Data records:
────────────────────

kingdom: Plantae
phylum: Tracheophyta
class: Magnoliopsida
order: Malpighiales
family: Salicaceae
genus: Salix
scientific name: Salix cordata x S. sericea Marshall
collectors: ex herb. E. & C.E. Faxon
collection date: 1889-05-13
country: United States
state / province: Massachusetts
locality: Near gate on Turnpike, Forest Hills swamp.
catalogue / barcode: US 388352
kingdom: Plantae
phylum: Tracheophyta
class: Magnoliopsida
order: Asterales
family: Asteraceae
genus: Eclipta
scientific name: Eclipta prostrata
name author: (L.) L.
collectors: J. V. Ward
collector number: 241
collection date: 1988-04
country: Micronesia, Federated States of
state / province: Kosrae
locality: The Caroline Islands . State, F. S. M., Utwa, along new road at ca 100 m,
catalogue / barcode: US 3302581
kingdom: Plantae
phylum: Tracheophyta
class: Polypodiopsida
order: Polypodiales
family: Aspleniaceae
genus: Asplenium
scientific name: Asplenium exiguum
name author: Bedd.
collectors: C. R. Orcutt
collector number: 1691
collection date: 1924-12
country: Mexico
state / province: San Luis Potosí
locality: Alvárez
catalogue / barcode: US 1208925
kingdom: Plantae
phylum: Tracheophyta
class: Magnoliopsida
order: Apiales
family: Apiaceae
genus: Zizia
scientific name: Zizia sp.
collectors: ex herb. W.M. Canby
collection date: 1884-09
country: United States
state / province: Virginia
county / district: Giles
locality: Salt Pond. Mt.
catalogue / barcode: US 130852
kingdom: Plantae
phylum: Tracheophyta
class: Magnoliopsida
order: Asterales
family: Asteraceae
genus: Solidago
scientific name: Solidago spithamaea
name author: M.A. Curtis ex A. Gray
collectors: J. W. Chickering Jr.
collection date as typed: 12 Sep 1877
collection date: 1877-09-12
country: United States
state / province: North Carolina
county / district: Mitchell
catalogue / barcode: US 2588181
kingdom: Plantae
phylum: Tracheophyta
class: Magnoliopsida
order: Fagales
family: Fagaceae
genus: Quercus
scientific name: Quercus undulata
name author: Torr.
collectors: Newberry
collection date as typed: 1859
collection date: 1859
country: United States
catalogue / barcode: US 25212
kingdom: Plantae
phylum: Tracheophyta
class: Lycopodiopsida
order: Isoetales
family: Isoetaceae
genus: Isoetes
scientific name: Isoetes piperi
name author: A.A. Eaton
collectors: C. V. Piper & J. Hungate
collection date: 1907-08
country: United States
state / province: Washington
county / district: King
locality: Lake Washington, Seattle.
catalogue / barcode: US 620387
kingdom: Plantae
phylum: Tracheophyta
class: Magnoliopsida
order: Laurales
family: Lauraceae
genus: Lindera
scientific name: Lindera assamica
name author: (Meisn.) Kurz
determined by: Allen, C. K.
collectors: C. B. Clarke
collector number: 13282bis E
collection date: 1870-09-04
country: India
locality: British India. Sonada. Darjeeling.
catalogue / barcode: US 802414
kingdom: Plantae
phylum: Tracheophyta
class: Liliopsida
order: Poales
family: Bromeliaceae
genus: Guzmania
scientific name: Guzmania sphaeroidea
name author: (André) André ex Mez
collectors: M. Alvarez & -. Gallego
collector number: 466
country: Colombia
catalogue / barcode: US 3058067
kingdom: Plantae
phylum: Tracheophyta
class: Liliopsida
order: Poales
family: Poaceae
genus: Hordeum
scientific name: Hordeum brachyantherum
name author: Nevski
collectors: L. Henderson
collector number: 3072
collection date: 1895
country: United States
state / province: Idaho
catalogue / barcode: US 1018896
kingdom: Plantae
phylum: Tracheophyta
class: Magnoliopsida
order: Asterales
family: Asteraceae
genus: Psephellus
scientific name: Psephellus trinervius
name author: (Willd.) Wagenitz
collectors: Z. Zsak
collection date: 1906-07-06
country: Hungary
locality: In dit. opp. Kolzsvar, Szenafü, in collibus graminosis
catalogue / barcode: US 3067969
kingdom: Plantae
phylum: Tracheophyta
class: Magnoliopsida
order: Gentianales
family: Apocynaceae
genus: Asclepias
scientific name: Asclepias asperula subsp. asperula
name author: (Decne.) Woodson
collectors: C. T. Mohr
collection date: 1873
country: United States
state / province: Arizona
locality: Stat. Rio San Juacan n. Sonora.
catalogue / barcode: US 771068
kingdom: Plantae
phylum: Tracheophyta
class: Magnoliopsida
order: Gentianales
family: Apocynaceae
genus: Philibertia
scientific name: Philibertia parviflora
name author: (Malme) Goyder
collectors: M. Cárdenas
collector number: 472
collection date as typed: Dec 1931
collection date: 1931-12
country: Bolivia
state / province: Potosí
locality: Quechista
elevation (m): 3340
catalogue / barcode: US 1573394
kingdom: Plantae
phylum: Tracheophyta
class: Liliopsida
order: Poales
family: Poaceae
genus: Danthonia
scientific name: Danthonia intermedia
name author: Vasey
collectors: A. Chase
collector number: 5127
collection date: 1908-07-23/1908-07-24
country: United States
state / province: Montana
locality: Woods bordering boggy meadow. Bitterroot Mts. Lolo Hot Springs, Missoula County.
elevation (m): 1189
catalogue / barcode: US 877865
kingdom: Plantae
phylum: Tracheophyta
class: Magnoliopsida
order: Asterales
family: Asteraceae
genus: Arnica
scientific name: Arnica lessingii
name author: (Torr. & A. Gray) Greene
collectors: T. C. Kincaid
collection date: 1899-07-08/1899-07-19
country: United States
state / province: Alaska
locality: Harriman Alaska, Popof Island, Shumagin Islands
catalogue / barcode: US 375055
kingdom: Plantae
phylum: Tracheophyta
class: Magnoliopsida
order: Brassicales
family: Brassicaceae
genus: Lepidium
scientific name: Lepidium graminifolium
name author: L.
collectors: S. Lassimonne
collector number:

────────────────────

• _Short exercise_
Can you lay out every line of the data above as a numbered list, leaving out any blank lines?

• _Response for this exercise_
1. kingdom: Plantae
2. phylum: Tracheophyta
3. class: Magnoliopsida
4. order: Malpighiales
5. family: Salicaceae
6. genus: Salix
7. scientific name: Salix cordata x S. sericea Marshall
8. collectors: ex herb. E. & C.E. Faxon
9. collection date: 1889-05-13
10. country: United States
11. state / province: Massachusetts
12. locality: Near gate on Turnpike, Forest Hills swamp.
13. catalogue / barcode: US 388352
14. kingdom: Plantae
15. phylum: Tracheophyta
16. class: Magnoliopsida
17. order: Asterales
18. family: Asteraceae
19. genus: Eclipta
20. scientific name: Eclipta prostrata
21. name author: (L.) L.
22. collectors: J. V. Ward
23. collector number: 241
24. collection date: 1988-04
25. country: Micronesia, Federated States of
26. state / province: Kosrae
27. locality: The Caroline Islands . State, F. S. M., Utwa, along new road at ca 100 m,
28. catalogue / barcode: US 3302581
29. kingdom: Plantae
30. phylum: Tracheophyta
31. class: Polypodiopsida
32. order: Polypodiales
33. family: Aspleniaceae
34. genus: Asplenium
35. scientific name: Asplenium exiguum
36. name author: Bedd.
37. collectors: C. R. Orcutt
38. collector number: 1691
39. collection date: 1924-12
40. country: Mexico
41. state / province: San Luis Potosí
42. locality: Alvárez
43. catalogue / barcode: US 1208925
44. kingdom: Plantae
45. phylum: Tracheophyta
46. class: Magnoliopsida
47. order: Apiales
48. family: Apiaceae
49. genus: Zizia
50. scientific name: Zizia sp.
51. collectors: ex herb. W.M. Canby
52. collection date: 1884-09
53. country: United States
54. state / province: Virginia
55. county / district: Giles
56. locality: Salt Pond. Mt.
57. catalogue / barcode: US 130852
58. kingdom: Plantae
59. phylum: Tracheophyta
60. class: Magnoliopsida
61. order: Asterales
62. family: Asteraceae
63. genus: Solidago
64. scientific name: Solidago spithamaea
65. name author: M.A. Curtis ex A. Gray
66. collectors: J. W. Chickering Jr.
67. collection date as typed: 12 Sep 1877
68. collection date: 1877-09-12
69. country: United States
70. state / province: North Carolina
71. county / district: Mitchell
72. catalogue / barcode: US 2588181
73. kingdom: Plantae
74. phylum: Tracheophyta
75. class: Magnoliopsida
76. order: Fagales
77. family: Fagaceae
78. genus: Quercus
79. scientific name: Quercus undulata
80. name author: Torr.
81. collectors: Newberry
82. collection date as typed: 1859
83. collection date: 1859
84. country: United States
85. catalogue / barcode: US 25212
86. kingdom: Plantae
87. phylum: Tracheophyta
88. class: Lycopodiopsida
89. order: Isoetales
90. family: Isoetaceae
91. genus: Isoetes
92. scientific name: Isoetes piperi
93. name author: A.A. Eaton
94. collectors: C. V. Piper & J. Hungate
95. collection date: 1907-08
96. country: United States
97. state / province: Washington
98. county / district: King
99. locality: Lake Washington, Seattle.
100. catalogue / barcode: US 620387
101. kingdom: Plantae
102. phylum: Tracheophyta
103. class: Magnoliopsida
104. order: Laurales
105. family: Lauraceae
106. genus: Lindera
107. scientific name: Lindera assamica
108. name author: (Meisn.) Kurz
109. determined by: Allen, C. K.
110. collectors: C. B. Clarke
111. collector number: 13282bis E
112. collection date: 1870-09-04
113. country: India
114. locality: British India. Sonada. Darjeeling.
115. catalogue / barcode: US 802414
116. kingdom: Plantae
117. phylum: Tracheophyta
118. class: Liliopsida
119. order: Poales
120. family: Bromeliaceae
121. genus: Guzmania
122. scientific name: Guzmania sphaeroidea
123. name author: (André) André ex Mez
124. collectors: M. Alvarez & -. Gallego
125. collector number: 466
126. country: Colombia
127. catalogue / barcode: US 3058067
128. kingdom: Plantae
129. phylum: Tracheophyta
130. class: Liliopsida
131. order: Poales
132. family: Poaceae
133. genus: Hordeum
134. scientific name: Hordeum brachyantherum
135. name author: Nevski
136. collectors: L. Henderson
137. collector number: 3072
138. collection date: 1895
139. country: United States
140. state / province: Idaho
141. catalogue / barcode: US 1018896
142. kingdom: Plantae
143. phylum: Tracheophyta
144. class: Magnoliopsida
145. order: Asterales
146. family: Asteraceae
147. genus: Psephellus
148. scientific name: Psephellus trinervius
149. name author: (Willd.) Wagenitz
150. collectors: Z. Zsak
151. collection date: 1906-07-06
152. country: Hungary
153. locality: In dit. opp. Kolzsvar, Szenafü, in collibus graminosis
154. catalogue / barcode: US 3067969
155. kingdom: Plantae
156. phylum: Tracheophyta
157. class: Magnoliopsida
158. order: Gentianales
159. family: Apocynaceae
160. genus: Asclepias
161. scientific name: Asclepias asperula subsp. asperula
162. name author: (Decne.) Woodson
163. collectors: C. T. Mohr
164. collection date: 1873
165. country: United States
166. state / province: Arizona
167. locality: Stat. Rio San Juacan n. Sonora.
168. catalogue / barcode: US 771068
169. kingdom: Plantae
170. phylum: Tracheophyta
171. class: Magnoliopsida
172. order: Gentianales
173. family: Apocynaceae
174. genus: Philibertia
175. scientific name: Philibertia parviflora
176. name author: (Malme) Goyder
177. collectors: M. Cárdenas
178. collector number: 472
179. collection date as typed: Dec 1931
180. collection date: 1931-12
181. country: Bolivia
182. state / province: Potosí
183. locality: Quechista
184. elevation (m): 3340
185. catalogue / barcode: US 1573394
186. kingdom: Plantae
187. phylum: Tracheophyta
188. class: Liliopsida
189. order: Poales
190. family: Poaceae
191. genus: Danthonia
192. scientific name: Danthonia intermedia
193. name author: Vasey
194. collectors: A. Chase
195. collector number: 5127
196. collection date: 1908-07-23/1908-07-24
197. country: United States
198. state / province: Montana
199. locality: Woods bordering boggy meadow. Bitterroot Mts. Lolo Hot Springs, Missoula County.
200. elevation (m): 1189
201. catalogue / barcode: US 877865
202. kingdom: Plantae
203. phylum: Tracheophyta
204. class: Magnoliopsida
205. order: Asterales
206. family: Asteraceae
207. genus: Arnica
208. scientific name: Arnica lessingii
209. name author: (Torr. & A. Gray) Greene
210. collectors: T. C. Kincaid
211. collection date: 1899-07-08/1899-07-19
212. country: United States
213. state / province: Alaska
214. locality: Harriman Alaska, Popof Island, Shumagin Islands
215. catalogue / barcode: US 375055
216. kingdom: Plantae
217. phylum: Tracheophyta
218. class: Magnoliopsida
219. order: Brassicales
220. family: Brassicaceae
221. genus: Lepidium
222. scientific name: Lepidium graminifolium
223. name author: L.
224. collectors: S. Lassimonne
225. collector number:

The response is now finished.